Why ‘javelin throwing’ game at Lake Charles is dangerous for Sasol?

PRETORIA – In March 2020, the chief executive and president of Sasol Fleetwood Grobler and myself engaged in a conversation about how the company continues to flounder and also fails to provide a clear explanation about the circumstances pertaining to the Lake Charles Chemical Project in the United States.

It does not look like the company will be out of the woods in the near future due to its operations in the US.

At the time, Sasol’s stock had badly crashed by up to 47 percent and its market cap fell from R200 billion to just R30bn. My article on IOL titled “The making of a huge corporate scandal: Is Sasol’s imminent fall engineered?” postulated that the company engineered an unending crisis with the US project in order “to take the company out of South Africa, its assets abroad could have been long sold or earmarked to be sold to pre-identified individuals”.

The cost overruns for the project placed the company in serious financial hardship. Today Lake Charles has an estimated cost of $14bn (R221bn), up from $8.1bn in 2014.

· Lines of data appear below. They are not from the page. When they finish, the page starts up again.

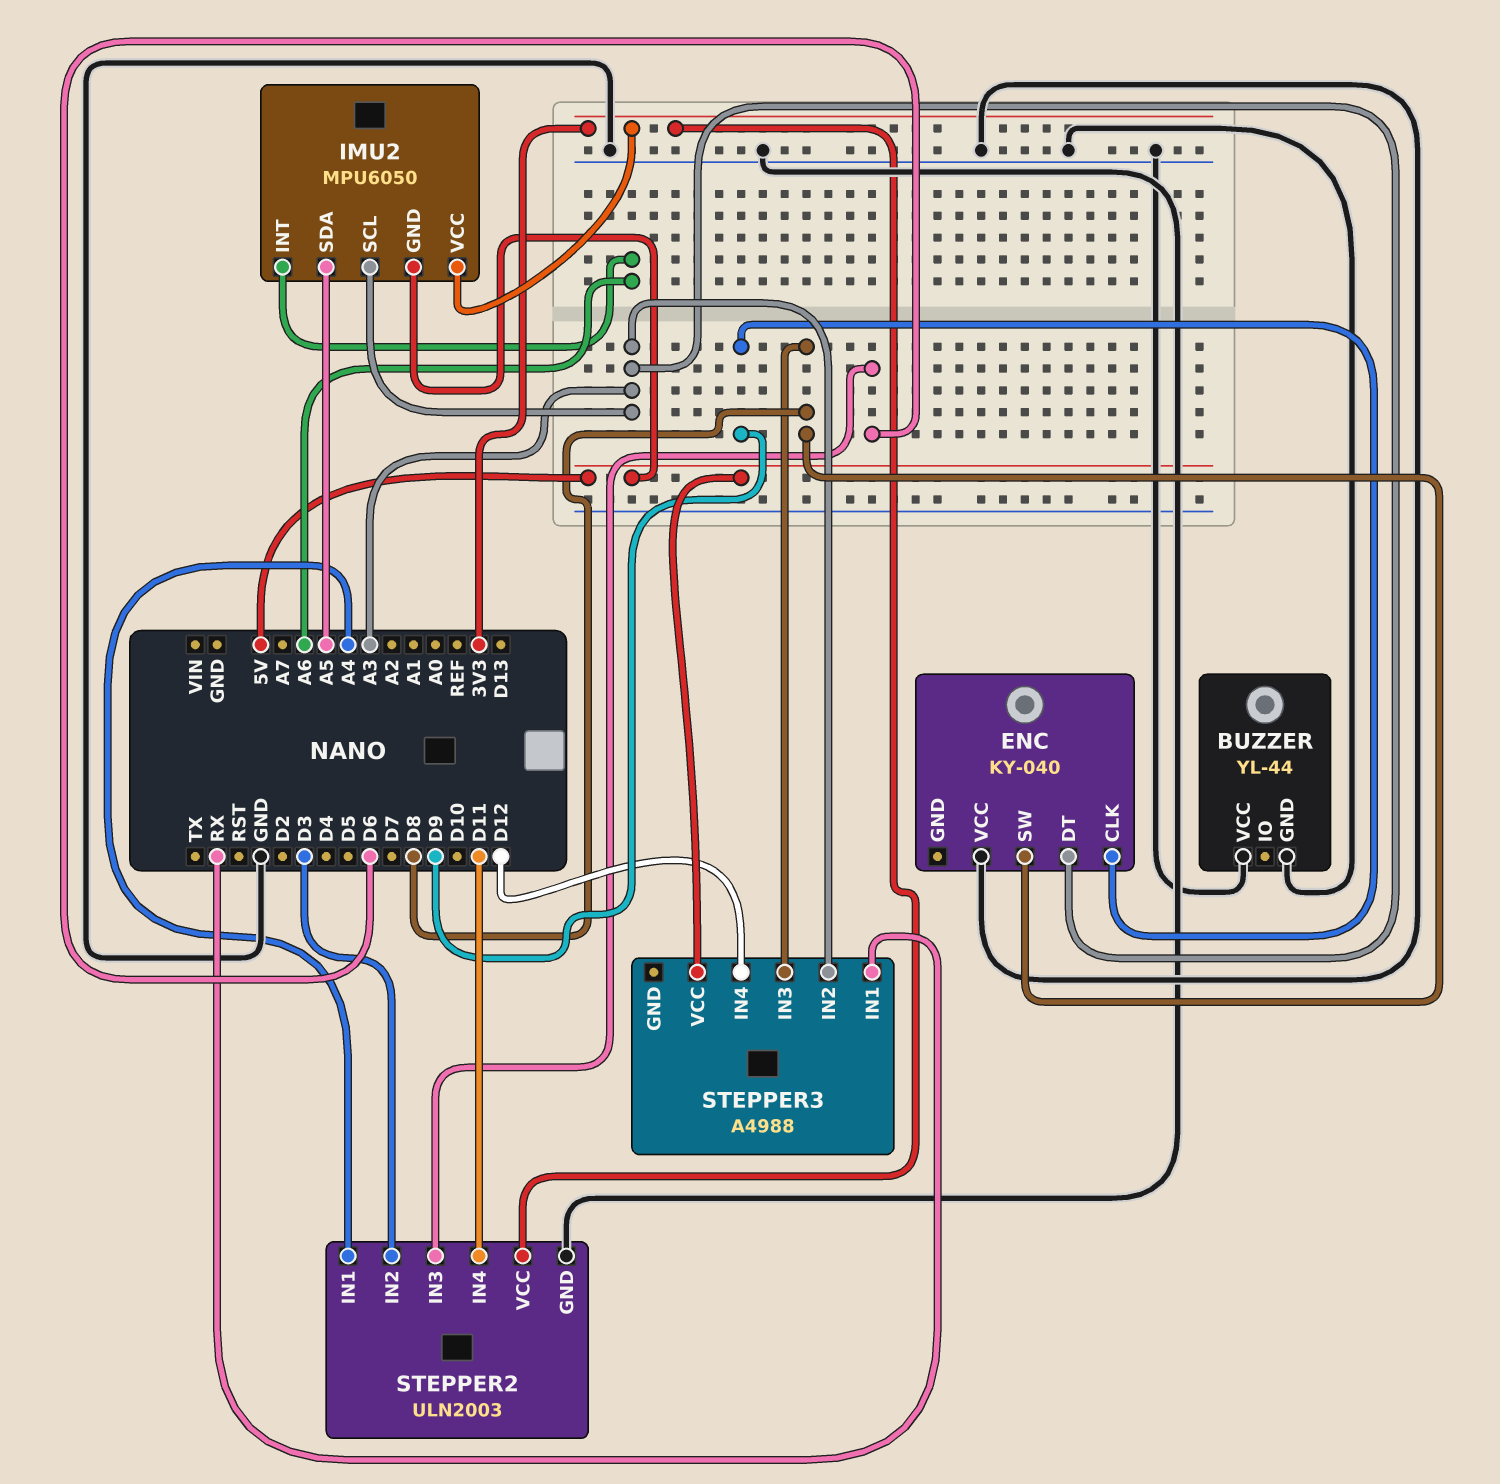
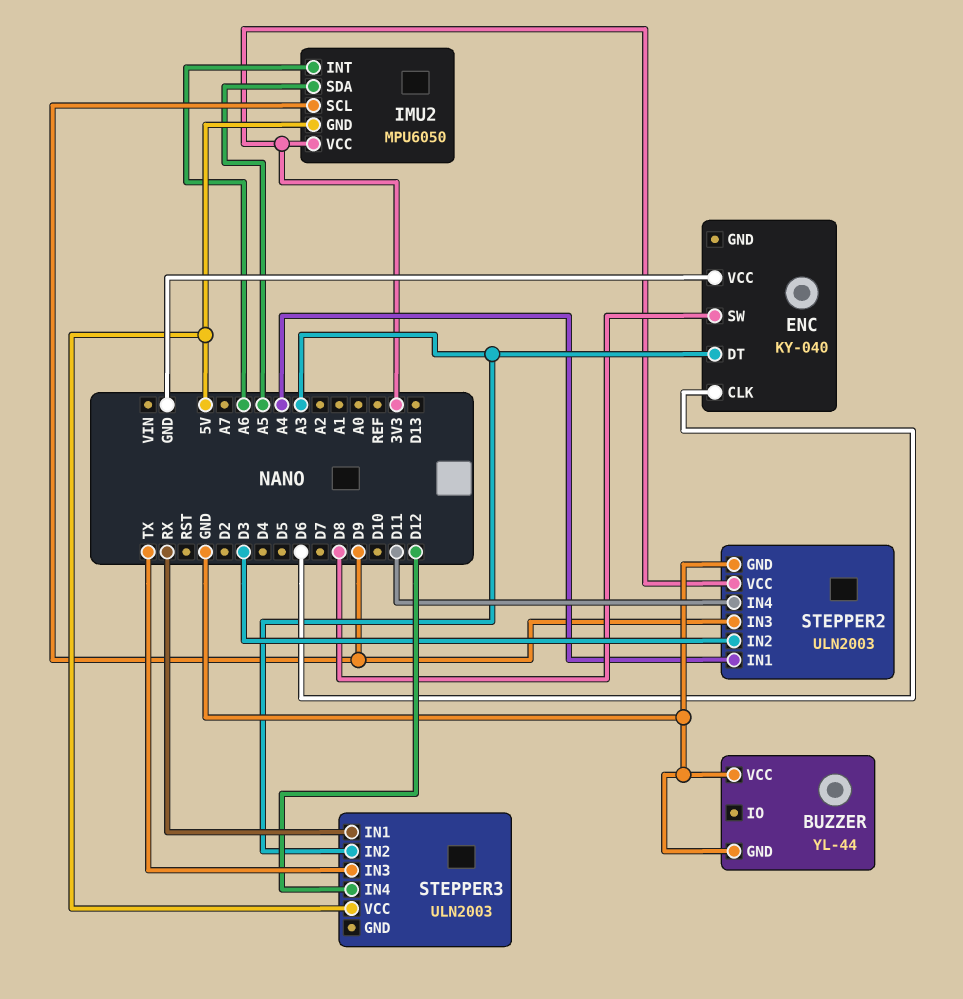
ENC pin CLK: D9 -> D6
IMU2 pin SCL: A3 -> D9
STEPPER2 pin IN3: D6 -> D9
STEPPER3: A4988 -> ULN2003
STEPPER3 pin IN3: D8 -> TX

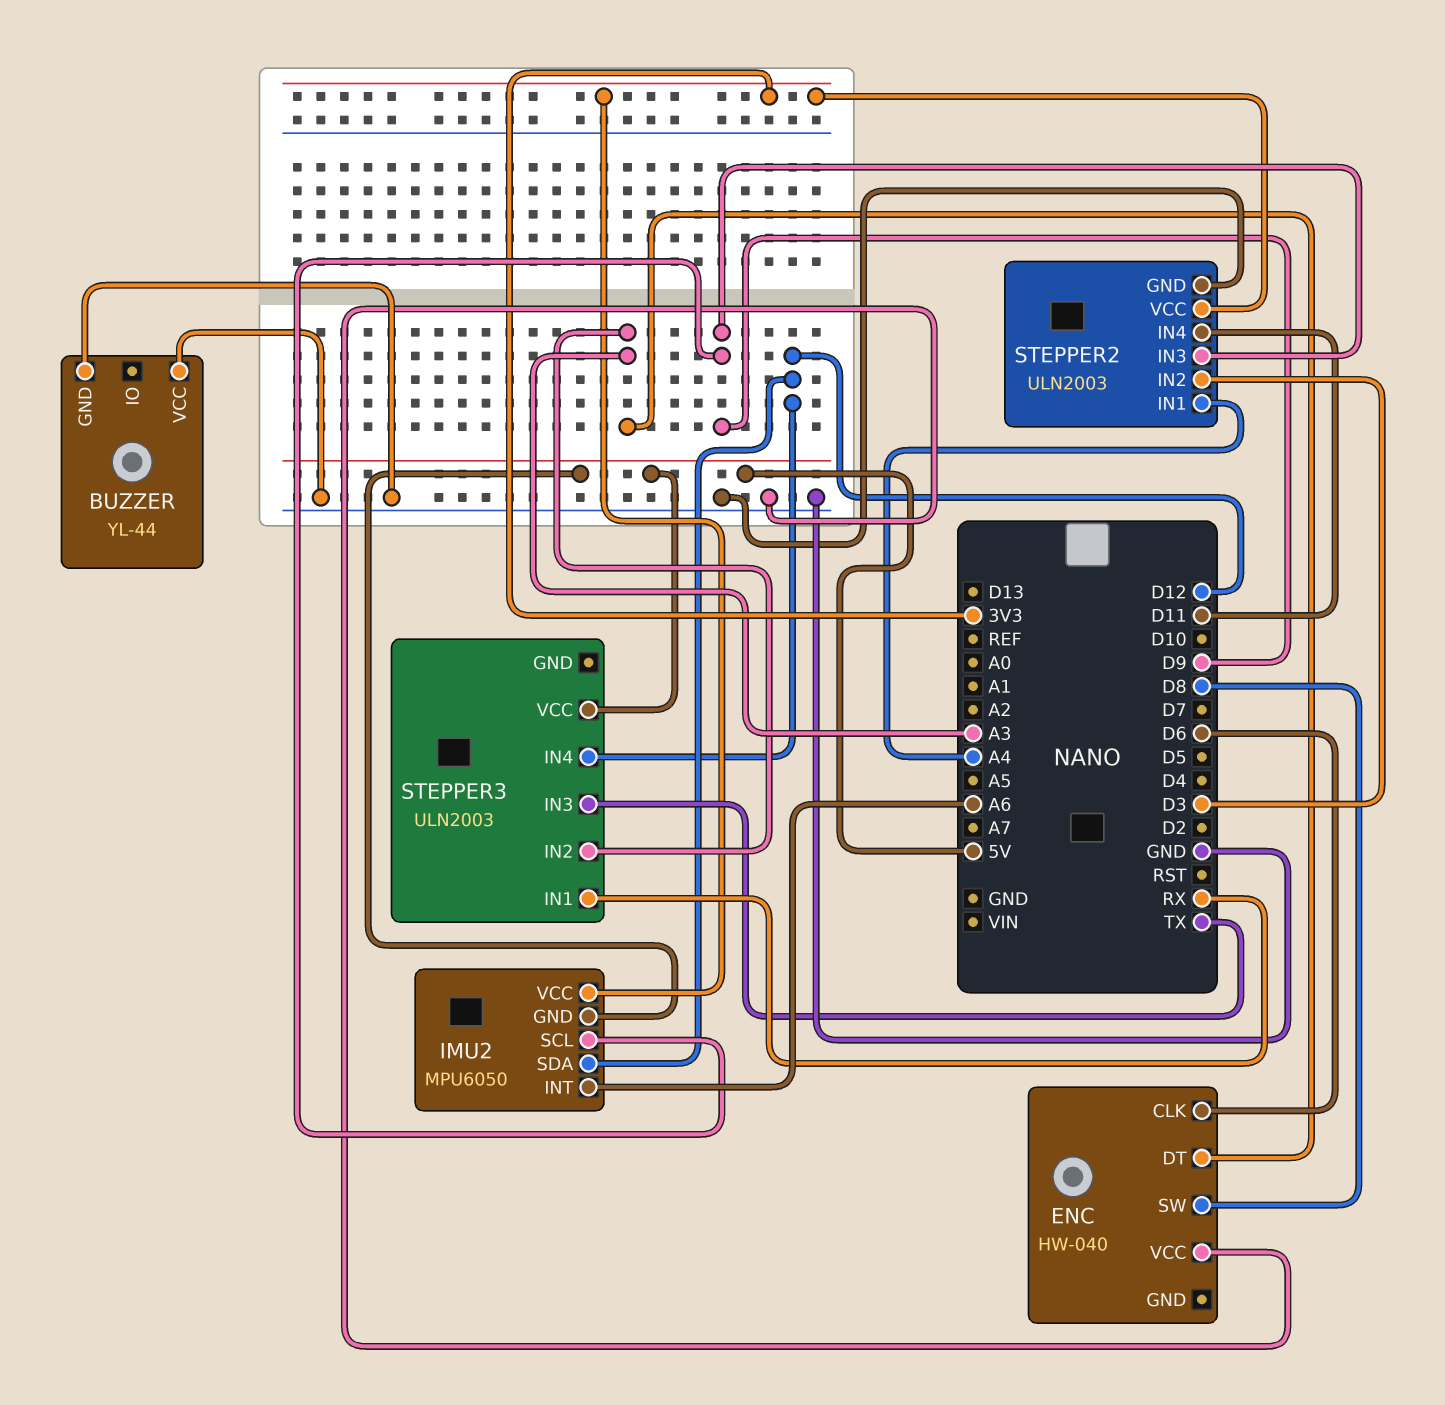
ENC: KY-040 -> HW-040
IMU2 pin SDA: A5 -> D12

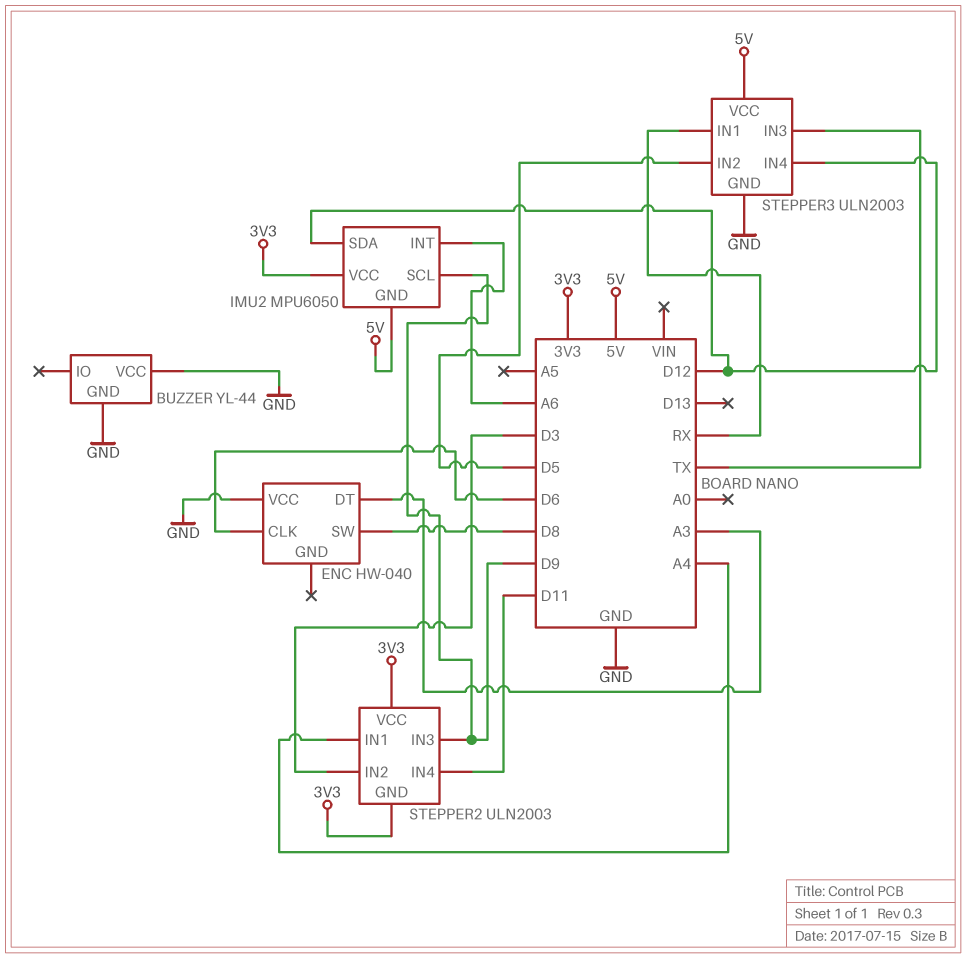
STEPPER2 pin GND: GND -> 3V3
STEPPER3 pin GND: none -> GND
STEPPER3 pin IN2: A3 -> D5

In a light response to my article on Fleetwood dismissed the claims about possible economic shenanigans in the US project as nonsensical. He said my disquiet was “based on loosely referenced media reports, unsubstantiated conjecture.” He added that: “Furthermore, the notion that any company, including Sasol, would deliberately seek investment opportunities to willingly destroy shareholder value, is preposterous.”